Termination proof of rt1-4.trs

Termination of the given RelTRS could be proven:

0 RelTRS

↳1 RelTRStoRelADPProof (⇔, 0 ms)

↳2 RelADPP

↳3 RelADPDepGraphProof (⇔, 0 ms)

↳4 AND

    ↳5 RelADPP

        ↳6 RelADPReductionPairProof (⇔, 29 ms)

        ↳7 RelADPP

        ↳8 RelADPReductionPairProof (⇔, 0 ms)

        ↳9 RelADPP

        ↳10 DAbsisEmptyProof (⇔, 0 ms)

        ↳11 YES

    ↳12 RelADPP

        ↳13 RelADPReductionPairProof (⇔, 26 ms)

        ↳14 RelADPP

        ↳15 RelADPReductionPairProof (⇔, 0 ms)

        ↳16 RelADPP

        ↳17 DAbsisEmptyProof (⇔, 0 ms)

        ↳18 YES

    ↳19 RelADPP

        ↳20 RelADPReductionPairProof (⇔, 36 ms)

        ↳21 RelADPP

        ↳22 DAbsisEmptyProof (⇔, 0 ms)

        ↳23 YES

(0) Obligation:

Relative term rewrite system:
The relative TRS consists of the following R rules:

f(el(x), y) → f(x, el(y))

The relative TRS consists of the following S rules:

l(el(x)) → el(l(x))
f(x, y) → f(l(x), y)
el(r(x)) → r(el(x))
f(x, y) → f(x, r(y))

(1) RelTRStoRelADPProof (EQUIVALENT transformation)

We upgrade the RelTRS problem to an equivalent Relative ADP Problem [IJCAR24].

(2) Obligation:

Relative ADP Problem with
absolute ADPs:

f(el(x), y) → F(x, el(y))
f(el(x), y) → f(x, EL(y))

and relative ADPs:

l(el(x)) → EL(L(x))
f(x, y) → F(L(x), y)
el(r(x)) → r(EL(x))
f(x, y) → F(x, r(y))

(3) RelADPDepGraphProof (EQUIVALENT transformation)

We use the relative dependency graph processor [IJCAR24].
The approximation of the Relative Dependency Graph contains:
1 SCC with nodes from P_abs,
2 Lassos,
Result: This relative DT problem is equivalent to 3 subproblems.

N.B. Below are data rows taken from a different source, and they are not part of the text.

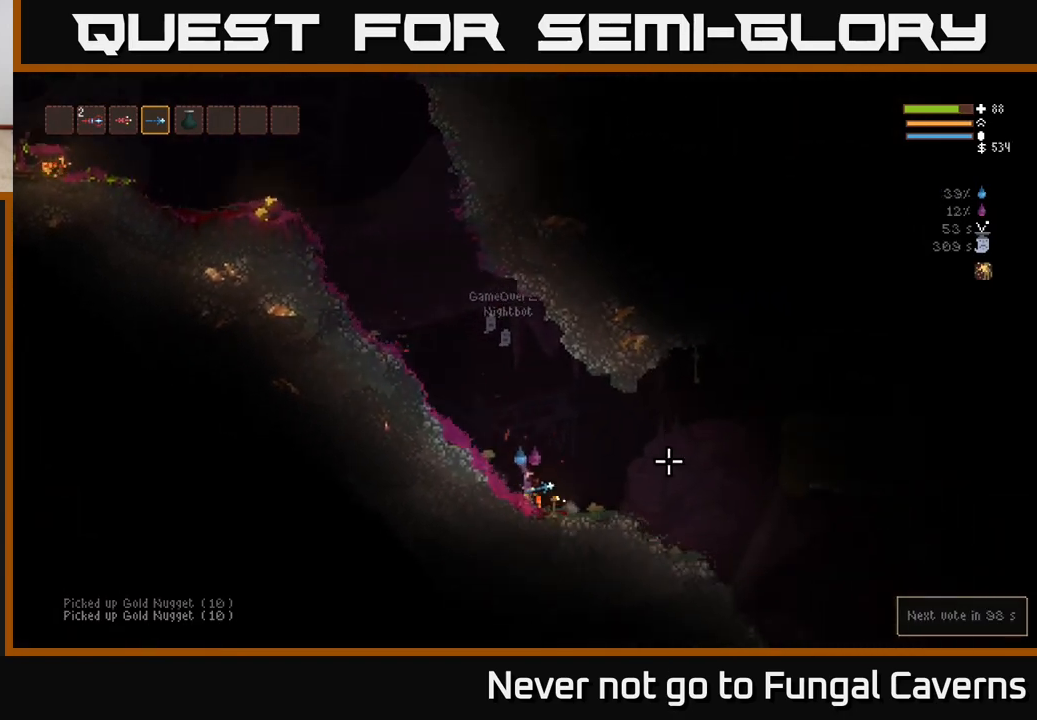
{"buttons": ["L2", "R2"], "left_stick": "left", "right_stick": "up-left", "events": [[183, "right_stick", "up-left"], [200, "L2", "down"], [233, "left_stick", "left"], [317, "R2", "down"]]}
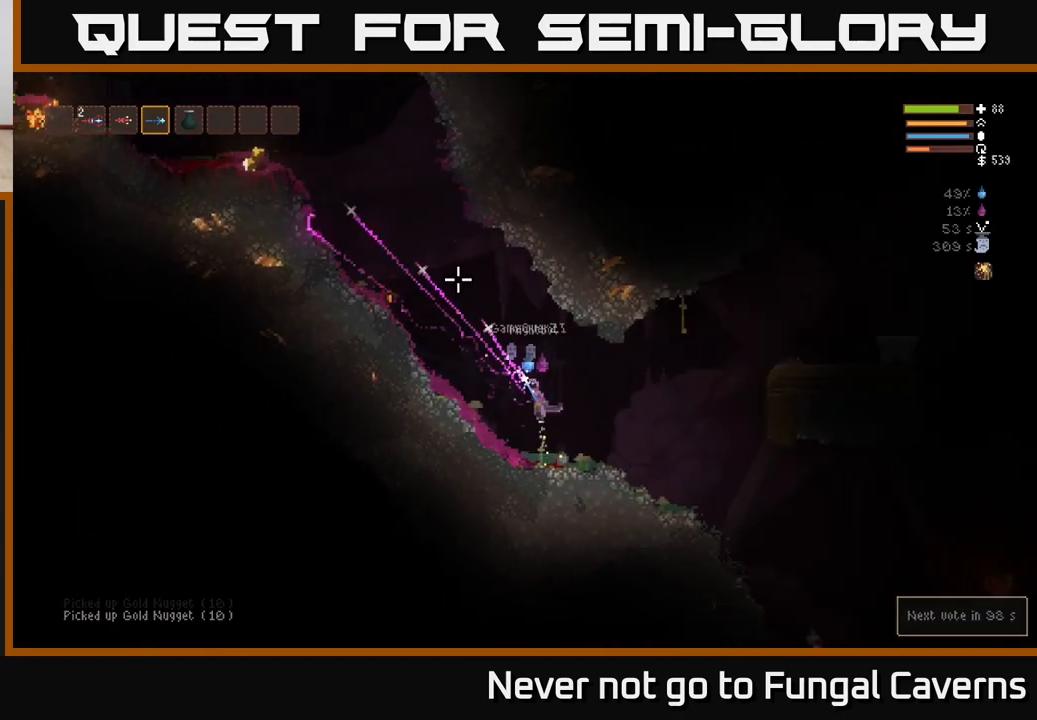
{"buttons": ["L2", "R2"], "left_stick": "left", "right_stick": "up", "events": [[283, "right_stick", "up"], [400, "right_stick", "up-left"], [500, "right_stick", "up"]]}
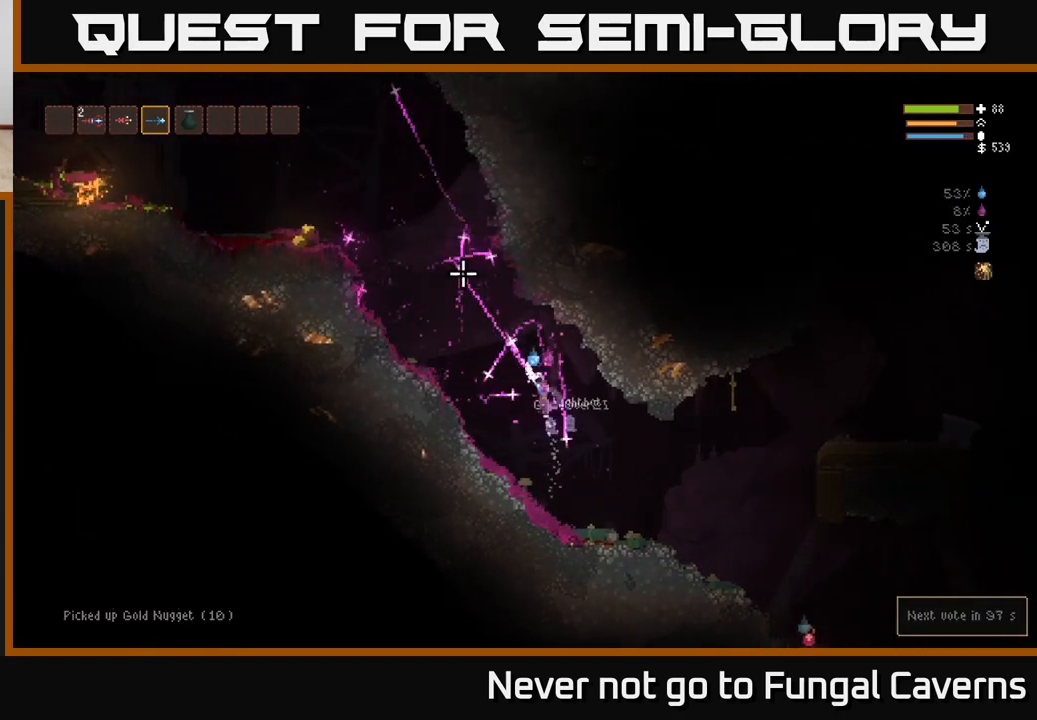
{"buttons": ["L2", "R2"], "left_stick": "left", "right_stick": "up-right", "events": [[117, "right_stick", "up-left"], [500, "right_stick", "up-right"]]}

(4) Complex Obligation (AND)

(5) Obligation:

Relative ADP Problem with
absolute ADPs:

f(el(x), y) → f(x, el(y))
f(el(x), y) → F(x, el(y))

and relative ADPs:

f(x, y) → F(x, r(y))
l(el(x)) → el(l(x))
el(r(x)) → r(el(x))
f(x, y) → F(L(x), y)

(6) RelADPReductionPairProof (EQUIVALENT transformation)

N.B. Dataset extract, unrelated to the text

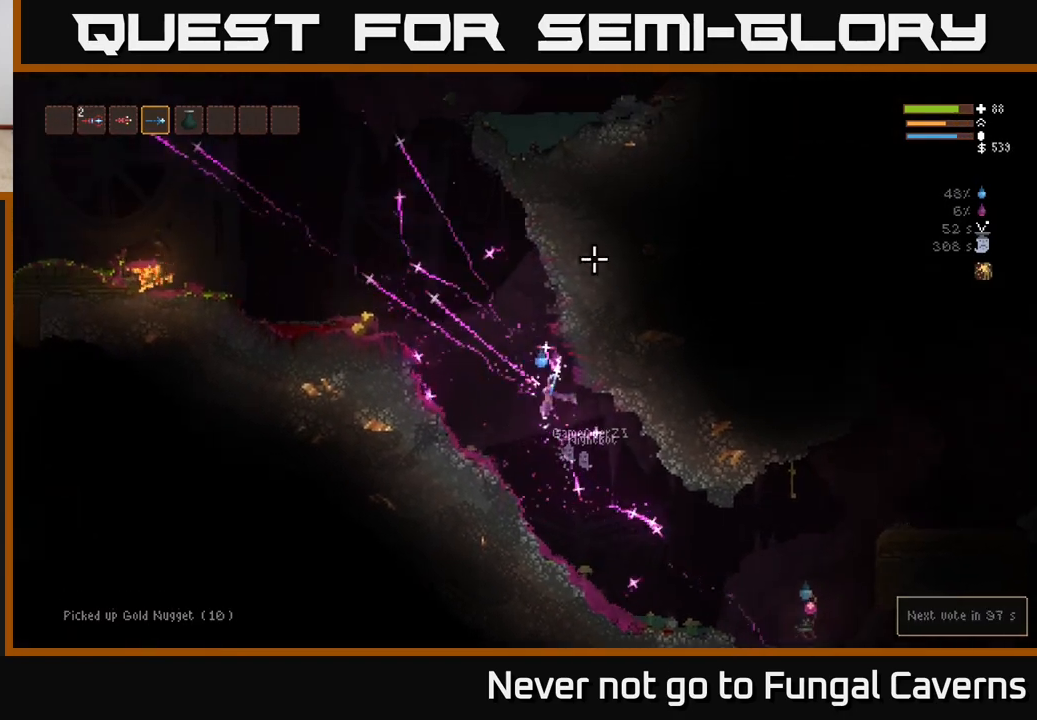
{"buttons": ["L2"], "left_stick": "left", "right_stick": "up", "events": [[83, "right_stick", "up-left"], [150, "R2", "up"], [200, "L2", "up"], [283, "right_stick", "up-right"], [300, "L2", "down"], [367, "right_stick", "up"]]}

We use the reduction pair processor [IJCAR24].
The following rules can be oriented strictly (l^# > ann(r))
and therefore we can remove all of its annotations in the right-hand side:
Absolute ADPs:

f(el(x), y) → f(x, el(y))

Relative ADPs:

l(el(x)) → el(l(x))
el(r(x)) → r(el(x))

The remaining rules can at least be oriented weakly:
Absolute ADPs:

f(el(x), y) → F(x, el(y))

Relative ADPs:

f(x, y) → F(x, r(y))
f(x, y) → F(L(x), y)

Ordered with Polynomial interpretation [POLO]:

POL(EL(x₁)) = 0
POL(F(x₁, x₂)) = 1
POL(L(x₁)) = 0
POL(el(x₁)) = 3 + x₁
POL(f(x₁, x₂)) = 0
POL(l(x₁)) = 3 + x₁
POL(r(x₁)) = 0

(7) Obligation:

Relative ADP Problem with
absolute ADPs:

f(el(x), y) → F(x, el(y))

and relative ADPs:

f(el(x), y) → f(x, el(y))
f(x, y) → F(x, r(y))
l(el(x)) → el(l(x))
el(r(x)) → r(el(x))
f(x, y) → F(L(x), y)

(8) RelADPReductionPairProof (EQUIVALENT transformation)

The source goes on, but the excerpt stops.